◆ **Given data**:
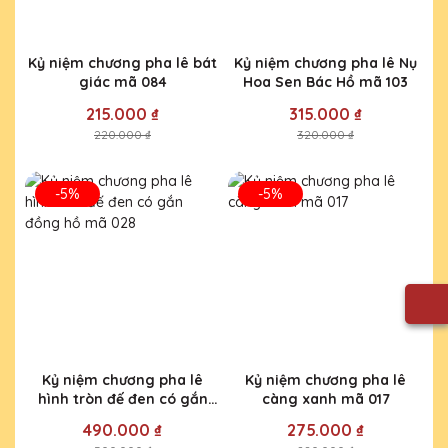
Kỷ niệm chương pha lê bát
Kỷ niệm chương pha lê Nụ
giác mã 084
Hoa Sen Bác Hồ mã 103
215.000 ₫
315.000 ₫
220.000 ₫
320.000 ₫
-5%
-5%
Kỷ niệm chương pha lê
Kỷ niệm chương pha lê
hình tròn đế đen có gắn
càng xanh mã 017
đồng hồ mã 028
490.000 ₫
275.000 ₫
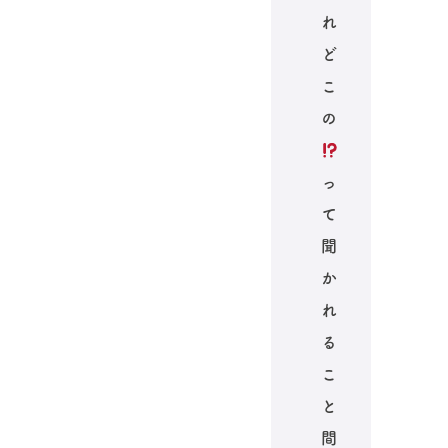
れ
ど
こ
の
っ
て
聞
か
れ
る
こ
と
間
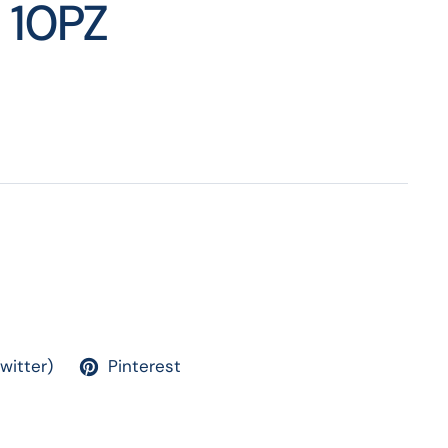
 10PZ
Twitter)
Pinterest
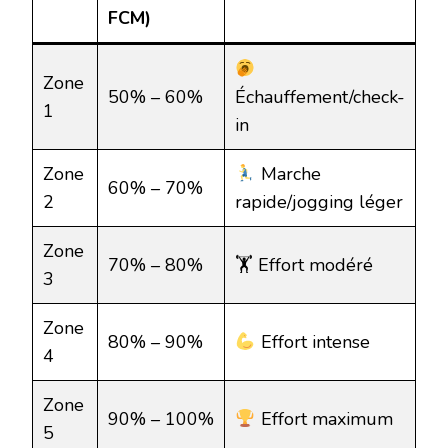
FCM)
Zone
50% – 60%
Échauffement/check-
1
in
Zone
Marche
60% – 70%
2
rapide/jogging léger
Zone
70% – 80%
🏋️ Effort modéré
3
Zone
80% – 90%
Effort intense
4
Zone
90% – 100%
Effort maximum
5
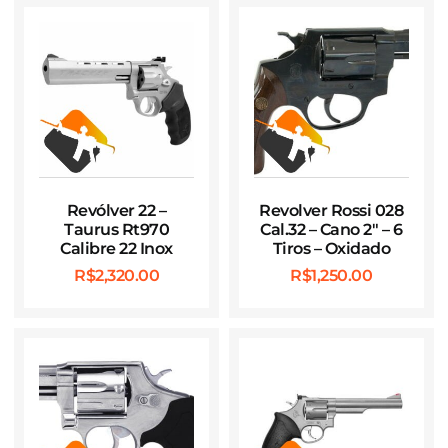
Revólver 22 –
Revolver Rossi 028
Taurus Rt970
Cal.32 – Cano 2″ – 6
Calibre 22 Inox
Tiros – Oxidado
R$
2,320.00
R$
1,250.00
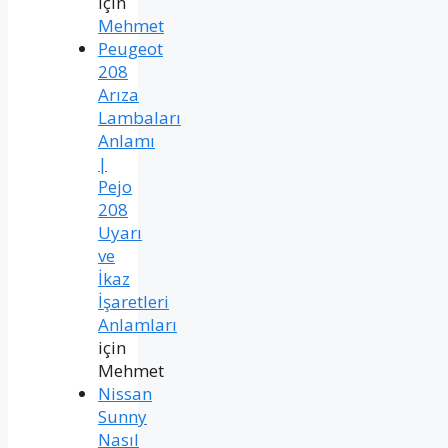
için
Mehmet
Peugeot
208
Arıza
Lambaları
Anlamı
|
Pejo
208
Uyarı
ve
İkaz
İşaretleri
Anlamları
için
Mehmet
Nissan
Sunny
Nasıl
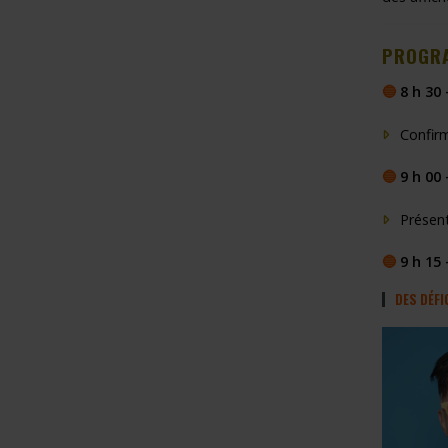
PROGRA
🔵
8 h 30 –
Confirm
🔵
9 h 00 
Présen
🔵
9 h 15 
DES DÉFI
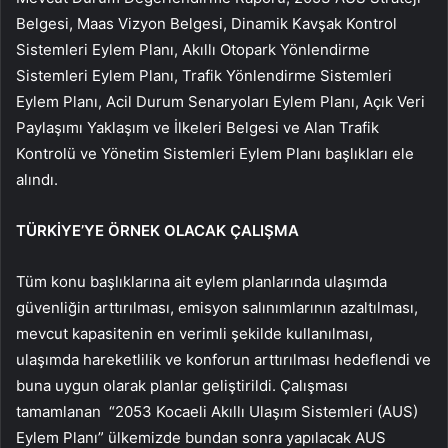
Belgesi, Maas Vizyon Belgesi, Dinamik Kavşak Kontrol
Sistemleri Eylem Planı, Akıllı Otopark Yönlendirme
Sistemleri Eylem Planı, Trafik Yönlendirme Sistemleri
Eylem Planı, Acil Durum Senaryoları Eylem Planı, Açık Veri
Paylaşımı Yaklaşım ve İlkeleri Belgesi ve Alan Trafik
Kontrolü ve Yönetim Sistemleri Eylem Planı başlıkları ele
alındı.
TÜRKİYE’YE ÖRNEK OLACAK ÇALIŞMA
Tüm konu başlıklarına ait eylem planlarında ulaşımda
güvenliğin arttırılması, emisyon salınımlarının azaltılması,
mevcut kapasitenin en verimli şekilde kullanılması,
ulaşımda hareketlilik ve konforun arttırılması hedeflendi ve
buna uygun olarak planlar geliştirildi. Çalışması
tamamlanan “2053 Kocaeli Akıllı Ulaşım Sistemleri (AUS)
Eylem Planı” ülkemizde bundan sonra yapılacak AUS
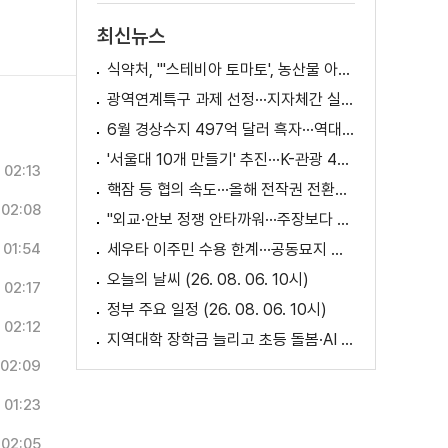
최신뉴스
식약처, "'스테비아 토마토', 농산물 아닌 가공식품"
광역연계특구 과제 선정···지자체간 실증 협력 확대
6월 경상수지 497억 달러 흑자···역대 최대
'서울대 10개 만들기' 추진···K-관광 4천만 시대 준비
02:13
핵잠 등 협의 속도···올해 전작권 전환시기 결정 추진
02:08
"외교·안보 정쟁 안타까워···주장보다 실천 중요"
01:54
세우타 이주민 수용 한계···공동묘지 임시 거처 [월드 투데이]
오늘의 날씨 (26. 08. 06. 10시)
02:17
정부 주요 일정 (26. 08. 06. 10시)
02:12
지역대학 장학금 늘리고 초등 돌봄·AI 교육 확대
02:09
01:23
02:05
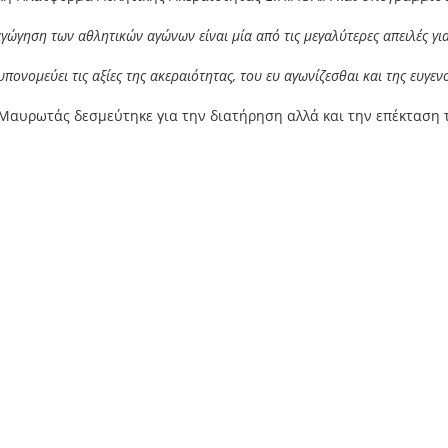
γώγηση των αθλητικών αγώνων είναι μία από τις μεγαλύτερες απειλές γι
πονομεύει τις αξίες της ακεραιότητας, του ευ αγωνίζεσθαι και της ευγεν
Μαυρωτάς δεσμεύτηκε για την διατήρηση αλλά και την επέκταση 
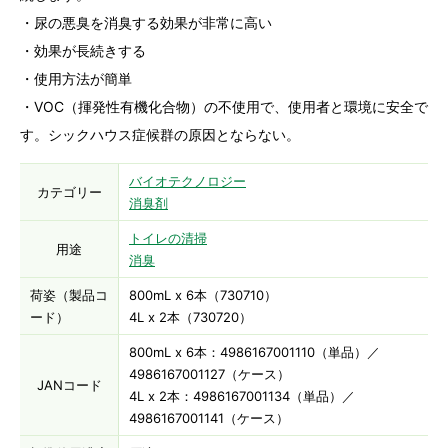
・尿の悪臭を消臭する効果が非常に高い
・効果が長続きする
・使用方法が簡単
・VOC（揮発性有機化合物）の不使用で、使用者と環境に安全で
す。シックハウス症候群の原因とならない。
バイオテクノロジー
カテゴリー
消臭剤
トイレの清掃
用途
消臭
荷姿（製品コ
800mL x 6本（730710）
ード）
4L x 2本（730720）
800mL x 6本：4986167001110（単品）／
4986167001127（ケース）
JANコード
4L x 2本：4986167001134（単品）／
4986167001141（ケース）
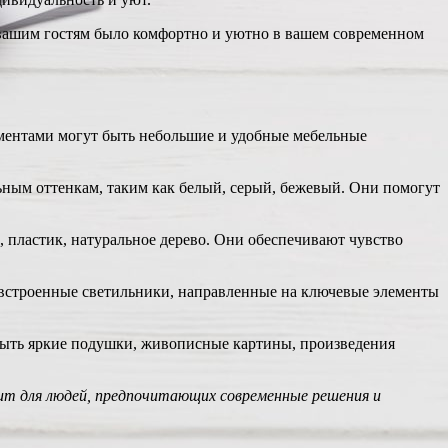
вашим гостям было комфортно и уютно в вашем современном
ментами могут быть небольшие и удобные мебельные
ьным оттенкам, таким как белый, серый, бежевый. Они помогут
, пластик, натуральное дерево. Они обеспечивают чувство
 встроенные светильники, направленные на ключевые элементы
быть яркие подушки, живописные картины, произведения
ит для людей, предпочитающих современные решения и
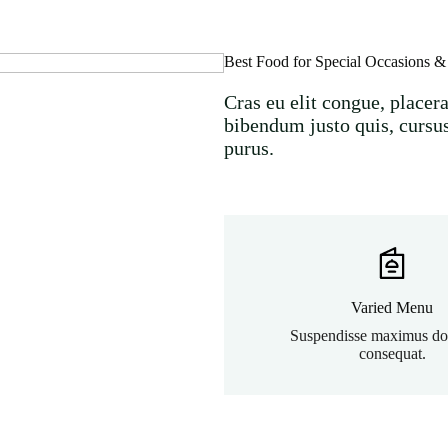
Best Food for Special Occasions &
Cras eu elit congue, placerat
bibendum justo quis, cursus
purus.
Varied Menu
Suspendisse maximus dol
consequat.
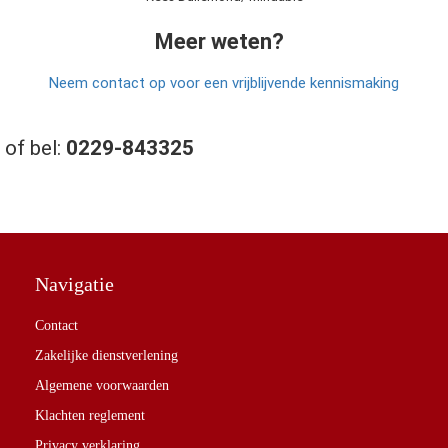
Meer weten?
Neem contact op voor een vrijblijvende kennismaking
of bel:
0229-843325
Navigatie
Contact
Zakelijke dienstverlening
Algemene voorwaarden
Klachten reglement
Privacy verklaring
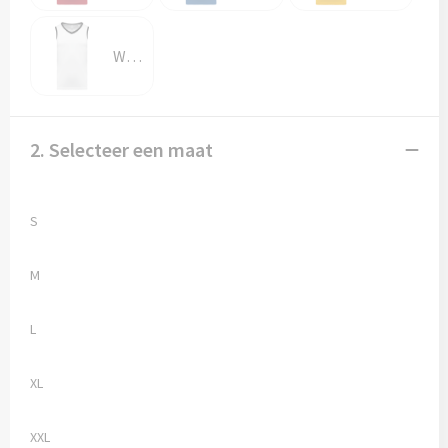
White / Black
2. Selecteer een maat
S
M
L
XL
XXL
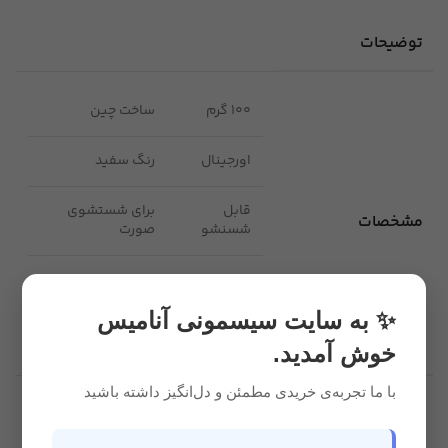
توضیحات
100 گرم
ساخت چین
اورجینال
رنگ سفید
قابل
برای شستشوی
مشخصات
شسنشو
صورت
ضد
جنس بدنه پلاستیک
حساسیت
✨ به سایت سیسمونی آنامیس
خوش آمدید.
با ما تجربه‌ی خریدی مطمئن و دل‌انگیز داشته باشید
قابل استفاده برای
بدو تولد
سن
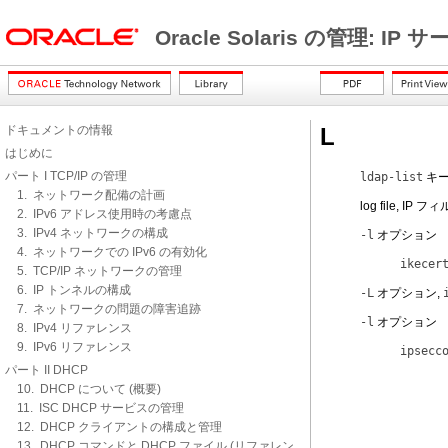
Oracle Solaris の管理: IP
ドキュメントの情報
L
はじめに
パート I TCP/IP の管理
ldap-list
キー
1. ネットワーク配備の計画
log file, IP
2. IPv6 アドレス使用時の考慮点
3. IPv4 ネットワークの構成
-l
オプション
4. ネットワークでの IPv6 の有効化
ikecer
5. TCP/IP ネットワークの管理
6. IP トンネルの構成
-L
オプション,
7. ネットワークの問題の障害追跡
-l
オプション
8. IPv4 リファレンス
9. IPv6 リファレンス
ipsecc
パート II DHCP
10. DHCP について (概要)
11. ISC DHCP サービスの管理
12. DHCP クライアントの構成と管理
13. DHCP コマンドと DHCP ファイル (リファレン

◆ **Directions**:
Turn every line of text in the data above into one numbered list, skipping any blank lines. Leave the pictures out of your answer.

◆ **Answer to this exercise**:
1. Kỷ niệm chương pha lê bát
2. Kỷ niệm chương pha lê Nụ
3. giác mã 084
4. Hoa Sen Bác Hồ mã 103
5. 215.000 ₫
6. 315.000 ₫
7. 220.000 ₫
8. 320.000 ₫
9. -5%
10. -5%
11. Kỷ niệm chương pha lê
12. Kỷ niệm chương pha lê
13. hình tròn đế đen có gắn
14. càng xanh mã 017
15. đồng hồ mã 028
16. 490.000 ₫
17. 275.000 ₫
18. れ
19. ど
20. こ
21. の
22. っ
23. て
24. 聞
25. か
26. れ
27. る
28. こ
29. と
30. 間
31.  10PZ
32. Twitter)
33. Pinterest
34. FCM)
35. Zone
36. 50% – 60%
37. Échauffement/check-
38. 1
39. in
40. Zone
41. Marche
42. 60% – 70%
43. 2
44. rapide/jogging léger
45. Zone
46. 70% – 80%
47. 🏋️ Effort modéré
48. 3
49. Zone
50. 80% – 90%
51. Effort intense
52. 4
53. Zone
54. 90% – 100%
55. Effort maximum
56. 5
57. Revólver 22 –
58. Revolver Rossi 028
59. Taurus Rt970
60. Cal.32 – Cano 2″ – 6
61. Calibre 22 Inox
62. Tiros – Oxidado
63. R$
64. 2,320.00
65. R$
66. 1,250.00
67. için
68. Mehmet
69. Peugeot
70. 208
71. Arıza
72. Lambaları
73. Anlamı
74. |
75. Pejo
76. 208
77. Uyarı
78. ve
79. İkaz
80. İşaretleri
81. Anlamları
82. için
83. Mehmet
84. Nissan
85. Sunny
86. Nasıl
87. PROGRA
88. 🔵
89. 8 h 30 –
90. Confirm
91. 🔵
92. 9 h 00 
93. Présen
94. 🔵
95. 9 h 15 
96. DES DÉFI
97. Belgesi, Maas Vizyon Belgesi, Dinamik Kavşak Kontrol
98. Sistemleri Eylem Planı, Akıllı Otopark Yönlendirme
99. Sistemleri Eylem Planı, Trafik Yönlendirme Sistemleri
100. Eylem Planı, Acil Durum Senaryoları Eylem Planı, Açık Veri
101. Paylaşımı Yaklaşım ve İlkeleri Belgesi ve Alan Trafik
102. Kontrolü ve Yönetim Sistemleri Eylem Planı başlıkları ele
103. alındı.
104. TÜRKİYE’YE ÖRNEK OLACAK ÇALIŞMA
105. Tüm konu başlıklarına ait eylem planlarında ulaşımda
106. güvenliğin arttırılması, emisyon salınımlarının azaltılması,
107. mevcut kapasitenin en verimli şekilde kullanılması,
108. ulaşımda hareketlilik ve konforun arttırılması hedeflendi ve
109. buna uygun olarak planlar geliştirildi. Çalışması
110. tamamlanan “2053 Kocaeli Akıllı Ulaşım Sistemleri (AUS)
111. Eylem Planı” ülkemizde bundan sonra yapılacak AUS
112. 최신뉴스
113. 식약처, "'스테비아 토마토', 농산물 아닌 가공식품"
114. 광역연계특구 과제 선정···지자체간 실증 협력 확대
115. 6월 경상수지 497억 달러 흑자···역대 최대
116. '서울대 10개 만들기' 추진···K-관광 4천만 시대 준비
117. 02:13
118. 핵잠 등 협의 속도···올해 전작권 전환시기 결정 추진
119. 02:08
120. "외교·안보 정쟁 안타까워···주장보다 실천 중요"
121. 01:54
122. 세우타 이주민 수용 한계···공동묘지 임시 거처 [월드 투데이]
123. 오늘의 날씨 (26. 08. 06. 10시)
124. 02:17
125. 정부 주요 일정 (26. 08. 06. 10시)
126. 02:12
127. 지역대학 장학금 늘리고 초등 돌봄·AI 교육 확대
128. 02:09
129. 01:23
130. 02:05
131. γώγηση των αθλητικών αγώνων είναι μία από τις μεγαλύτερες απειλές γι
132. πονομεύει τις αξίες της ακεραιότητας, του ευ αγωνίζεσθαι και της ευγεν
133. Μαυρωτάς δεσμεύτηκε για την διατήρηση αλλά και την επέκταση 
134. ・尿の悪臭を消臭する効果が非常に高い
135. ・効果が長続きする
136. ・使用方法が簡単
137. ・VOC（揮発性有機化合物）の不使用で、使用者と環境に安全で
138. す。シックハウス症候群の原因とならない。
139. バイオテクノロジー
140. カテゴリー
141. 消臭剤
142. トイレの清掃
143. 用途
144. 消臭
145. 荷姿（製品コ
146. 800mL x 6本（730710）
147. ード）
148. 4L x 2本（730720）
149. 800mL x 6本：4986167001110（単品）／
150. 4986167001127（ケース）
151. JANコード
152. 4L x 2本：4986167001134（単品）／
153. 4986167001141（ケース）
154. вашим гостям было комфортно и уютно в вашем современном
155. ментами могут быть небольшие и удобные мебельные
156. ьным оттенкам, таким как белый, серый, бежевый. Они помогут
157. , пластик, натуральное дерево. Они обеспечивают чувство
158.  встроенные светильники, направленные на ключевые элементы
159. быть яркие подушки, живописные картины, произведения
160. ит для людей, предпочитающих современные решения и
161. Best Food for Special Occasions &
162. Cras eu elit congue, placerat
163. bibendum justo quis, cursus
164. purus.
165. Varied Menu
166. Suspendisse maximus dol
167. consequat.
168. Meer weten?
169. Neem contact op voor een vrijblijvende kennismaking
170. of bel:
171. 0229-843325
172. Navigatie
173. Contact
174. Zakelijke dienstverlening
175. Algemene voorwaarden
176. Klachten reglement
177. Privacy verklaring
178. White / Black
179. 2. Selecteer een maat
180. S
181. M
182. L
183. XL
184. XXL
185. توضیحات
186. 100 گرم
187. ساخت چین
188. اورجینال
189. رنگ سفید
190. قابل
191. برای شستشوی
192. مشخصات
193. شسنشو
194. صورت
195. ضد
196. جنس بدنه پلاستیک
197. حساسیت
198. ✨ به سایت سیسمونی آنامیس
199. خوش آمدید.
200. با ما تجربه‌ی خریدی مطمئن و دل‌انگیز داشته باشید
201. قابل استفاده برای
202. بدو تولد
203. سن
204. Oracle Solaris の管理: IP
205. ドキュメントの情報
206. L
207. はじめに
208. パート I TCP/IP の管理
209. ldap-list
210. キー
211. 1. ネットワーク配備の計画
212. log file, IP
213. 2. IPv6 アドレス使用時の考慮点
214. 3. IPv4 ネットワークの構成
215. -l
216. オプション
217. 4. ネットワークでの IPv6 の有効化
218. ikecer
219. 5. TCP/IP ネットワークの管理
220. 6. IP トンネルの構成
221. -L
222. オプション,
223. 7. ネットワークの問題の障害追跡
224. -l
225. オプション
226. 8. IPv4 リファレンス
227. 9. IPv6 リファレンス
228. ipsecc
229. パート II DHCP
230. 10. DHCP について (概要)
231. 11. ISC DHCP サービスの管理
232. 12. DHCP クライアントの構成と管理
233. 13. DHCP コマンドと DHCP ファイル (リファレン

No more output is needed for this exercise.